More Client Interest?
It's unclear whether the 2008 crash will predispose people toward the product or make the sales pitches more enticing. According to Frank O'Connor, director of insurance solutions at Morningstar in Chicago, investor interest in VAs typically goes up and down with the market itself, which means so far the perception among investors is that it's still just another equities product and so they are staying away. Though fourth quarter results aren't in yet, variable annuity total sales, or premium flows, have been slipping of late. They fell 18.1% to $37.8 billion in the third quarter of 2008 from $46.2 billion in the third quarter of 2007, according to NAVA.

A former variable annuity skeptic, William Garrett of Garrett Financial in Brentwood, Tenn., came around to these products when he crunched numbers on the guarantees a few years ago and said that very often the math was on the side of the newer versions of the product. He now uses them in a very specific way-as a fixed-income alternative to bond ladders. VAs, he says, allow him to keep his clients drawing money on just one part of their portfolios so he can leave the rest to grow normally elsewhere. Even if the performance of the funds in the VA tanks, the worst-case scenario is that a person will get his money back, he says.

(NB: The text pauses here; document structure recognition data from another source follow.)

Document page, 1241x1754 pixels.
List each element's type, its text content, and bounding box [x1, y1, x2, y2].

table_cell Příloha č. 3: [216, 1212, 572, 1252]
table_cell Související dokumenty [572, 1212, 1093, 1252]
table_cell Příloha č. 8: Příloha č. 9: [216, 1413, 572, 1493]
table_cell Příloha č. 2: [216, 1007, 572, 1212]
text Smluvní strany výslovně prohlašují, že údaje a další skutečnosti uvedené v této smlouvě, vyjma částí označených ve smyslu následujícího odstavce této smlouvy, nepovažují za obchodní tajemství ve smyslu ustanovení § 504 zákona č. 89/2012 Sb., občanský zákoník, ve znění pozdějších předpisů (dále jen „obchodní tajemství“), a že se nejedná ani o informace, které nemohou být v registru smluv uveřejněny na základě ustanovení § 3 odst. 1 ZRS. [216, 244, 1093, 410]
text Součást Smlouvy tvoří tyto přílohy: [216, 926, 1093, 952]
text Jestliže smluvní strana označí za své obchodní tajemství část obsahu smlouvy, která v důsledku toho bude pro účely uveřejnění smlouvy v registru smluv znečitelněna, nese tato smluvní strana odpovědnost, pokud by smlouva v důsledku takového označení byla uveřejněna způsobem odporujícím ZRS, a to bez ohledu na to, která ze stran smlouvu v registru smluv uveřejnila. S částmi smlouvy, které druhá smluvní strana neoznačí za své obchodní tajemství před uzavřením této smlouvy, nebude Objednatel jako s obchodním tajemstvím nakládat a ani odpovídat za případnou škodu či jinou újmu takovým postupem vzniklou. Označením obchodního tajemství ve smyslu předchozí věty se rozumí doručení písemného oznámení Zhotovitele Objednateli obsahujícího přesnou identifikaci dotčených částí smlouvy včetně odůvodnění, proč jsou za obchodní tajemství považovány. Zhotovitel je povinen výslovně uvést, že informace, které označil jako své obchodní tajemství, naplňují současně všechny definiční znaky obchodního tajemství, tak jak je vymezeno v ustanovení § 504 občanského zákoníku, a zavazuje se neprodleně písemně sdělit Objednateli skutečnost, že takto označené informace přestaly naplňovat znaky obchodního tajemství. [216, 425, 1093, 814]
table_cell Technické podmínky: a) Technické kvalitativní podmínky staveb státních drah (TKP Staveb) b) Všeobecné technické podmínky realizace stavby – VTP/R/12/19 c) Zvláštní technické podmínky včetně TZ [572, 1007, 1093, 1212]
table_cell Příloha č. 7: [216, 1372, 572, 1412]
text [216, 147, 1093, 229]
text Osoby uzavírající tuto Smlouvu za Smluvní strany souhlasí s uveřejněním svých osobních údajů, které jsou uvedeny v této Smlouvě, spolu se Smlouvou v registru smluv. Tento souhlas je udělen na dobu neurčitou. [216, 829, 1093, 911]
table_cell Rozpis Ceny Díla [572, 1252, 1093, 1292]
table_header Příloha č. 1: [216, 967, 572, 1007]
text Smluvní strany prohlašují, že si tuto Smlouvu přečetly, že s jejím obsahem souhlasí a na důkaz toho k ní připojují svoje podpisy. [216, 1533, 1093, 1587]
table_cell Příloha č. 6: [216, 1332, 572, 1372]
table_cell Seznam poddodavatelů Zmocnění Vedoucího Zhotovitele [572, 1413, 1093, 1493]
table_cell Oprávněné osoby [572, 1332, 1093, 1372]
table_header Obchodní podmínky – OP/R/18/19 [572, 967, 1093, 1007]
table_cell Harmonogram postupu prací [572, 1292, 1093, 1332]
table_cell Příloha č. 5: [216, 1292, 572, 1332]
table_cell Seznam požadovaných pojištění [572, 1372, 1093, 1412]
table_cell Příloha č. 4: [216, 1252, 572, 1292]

"When they put in $100,000, they will automatically be guaranteed that they will be able to get the $100,000 out through withdrawals over time," he says. "It may take 20 years at a 5% maximum withdrawal rate. But that's the worst-case situation."

The popularity of the VAs with guarantees has proved so popular with consumers since the beginning of the decade that many people have wondered skeptically whether the companies would really be able to continue funding them, and indeed, the market turmoil has hit some of the bigger players where they live. Hartford Financial Group, one of the big early participants in this area, has been ensnared in a capital problem caused mainly by the VAs, which have required it to keep huge reserves to keep its guarantee promises.

Meanwhile, the credit crisis has made it more expensive for insurance companies to hedge these products with derivatives. Hartford and others have said they will need to finesse the VAs to make them more profitable. Thus, the benefits have been curbed or fees for the products have begun to tick upward, not only at Hartford but at companies such as AXA and Mass Mutual.

Some clients don't object. "I've talked to my investors and I've told them that future benefits for newer contracts will be reduced," Garrett says. "They usually say that it's very good [because] they take it to mean that the insurance company is doing what it needs to do to protect the guarantees that they have already."

Alternatives
For those advisors in the fee-only space who are not convinced that traditional variable annuity vehicles are bad for the consumer because of the commissions, newer options can make the product more palatable, such as flat-fee or no-load products.

"I would agree with you that if you're looking at a standard variable annuity-they pay 1.5%, 2% on top of the management fees and all that stuff-it's just cost prohibitive," says Chris Chiarella, who uses a flat-fee product offered by Jefferson National. "But if you've got a million bucks and you're only paying $240 a year to Jefferson National and it's a no-load vehicle, that's often a lot less than what you would pay if you have a brokerage account and you want to buy a portfolio of high-quality mutual funds."

More important, say variable annuity proponents, these products can ease investors back into the market at a time when they might be too timid to go back in-and really miss the returns. After all, the amount they could miss by staying out-or by timing the market badly-is going to be worse than a 2% to 3% management fee.